If a record below holds a picture, drop the picture and restate everything else word for word.
====
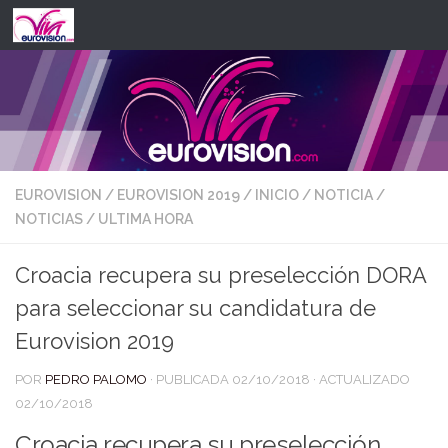
Saltar al contenido
EUROVISION
/
EUROVISION 2019
/
INICIO
/
NOTICIA
/
NOTICIAS
/
ULTIMA HORA
Croacia recupera su preselección DORA
para seleccionar su candidatura de
Eurovision 2019
POR
PEDRO PALOMO
· PUBLICADA
02/10/2018
· ACTUALIZADO
02/10/2018
Croacia recupera su preselección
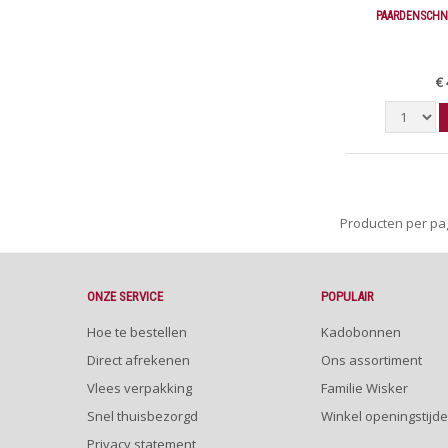
PAARDENSCHN
€ 
Producten per p
ONZE SERVICE
POPULAIR
Hoe te bestellen
Kadobonnen
Direct afrekenen
Ons assortiment
Vlees verpakking
Familie Wisker
Snel thuisbezorgd
Winkel openingstijd
Privacy statement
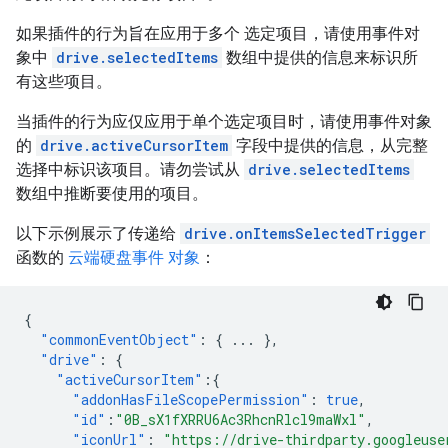
如果插件的行为旨在应用于多个 选定项目，请使用事件对
象中
drive.selectedItems
数组中提供的信息来标识所
有这些项目。
当插件的行为应仅应用于单个选定项目时，请使用事件对象
的
drive.activeCursorItem
字段中提供的信息，从完整
选择中标识该项目。请勿尝试从
drive.selectedItems
数组中推断要使用的项目。
以下示例展示了传递给
drive.onItemsSelectedTrigger
函数的
云端硬盘事件 对象
：
{
"commonEventObject"
:
{
...
},
"drive"
:
{
"activeCursorItem"
:{
"addonHasFileScopePermission"
:
true
,
"id"
:
"0B_sX1fXRRU6Ac3RhcnRlcl9maWxl"
,
"iconUrl"
:
"https://drive-thirdparty.googleuse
====
- [Solution to the exercise]:
Saltar al contenido
EUROVISION
/
EUROVISION 2019
/
INICIO
/
NOTICIA
/
NOTICIAS
/
ULTIMA HORA
Croacia recupera su preselección DORA
para seleccionar su candidatura de
Eurovision 2019
POR
PEDRO PALOMO
· PUBLICADA
02/10/2018
· ACTUALIZADO
02/10/2018
Croacia recupera su preselección
PAARDENSCHN
€ 
Producten per p
ONZE SERVICE
POPULAIR
Hoe te bestellen
Kadobonnen
Direct afrekenen
Ons assortiment
Vlees verpakking
Familie Wisker
Snel thuisbezorgd
Winkel openingstijd
Privacy statement
如果插件的行为旨在应用于多个 选定项目，请使用事件对
象中
drive.selectedItems
数组中提供的信息来标识所
有这些项目。
当插件的行为应仅应用于单个选定项目时，请使用事件对象
的
drive.activeCursorItem
字段中提供的信息，从完整
选择中标识该项目。请勿尝试从
drive.selectedItems
数组中推断要使用的项目。
以下示例展示了传递给
drive.onItemsSelectedTrigger
函数的
云端硬盘事件 对象
：
{
"commonEventObject"
:
{
...
},
"drive"
:
{
"activeCursorItem"
:{
"addonHasFileScopePermission"
:
true
,
"id"
:
"0B_sX1fXRRU6Ac3RhcnRlcl9maWxl"
,
"iconUrl"
:
"https://drive-thirdparty.googleuse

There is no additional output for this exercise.